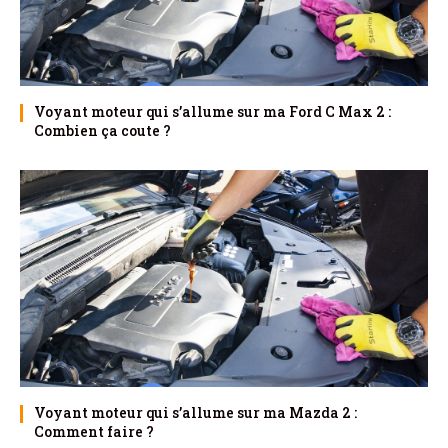
Voyant moteur qui s’allume sur ma Ford C Max 2 :
Combien ça coute ?
Voyant moteur qui s’allume sur ma Mazda 2 :
Comment faire ?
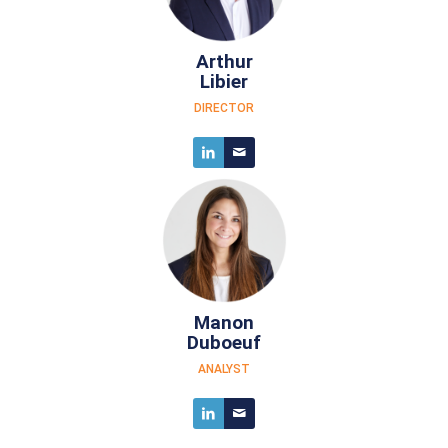
Arthur
Libier
DIRECTOR
Manon
Duboeuf
ANALYST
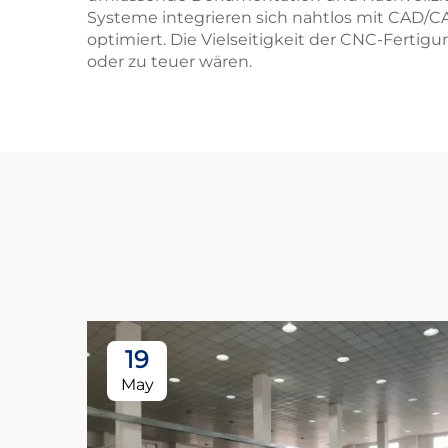
Systeme integrieren sich nahtlos mit CAD/C
optimiert. Die Vielseitigkeit der CNC-Ferti
oder zu teuer wären.
19
May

----

== About this task ==
Reproduce every line of text in the listing above verbatim, keeping the original line breaks and leaving out the pictures.

== The completed task ==
Voyant moteur qui s’allume sur ma Ford C Max 2 :
Combien ça coute ?
Voyant moteur qui s’allume sur ma Mazda 2 :
Comment faire ?
Arthur
Libier
DIRECTOR
Manon
Duboeuf
ANALYST
Systeme integrieren sich nahtlos mit CAD/C
optimiert. Die Vielseitigkeit der CNC-Ferti
oder zu teuer wären.
19
May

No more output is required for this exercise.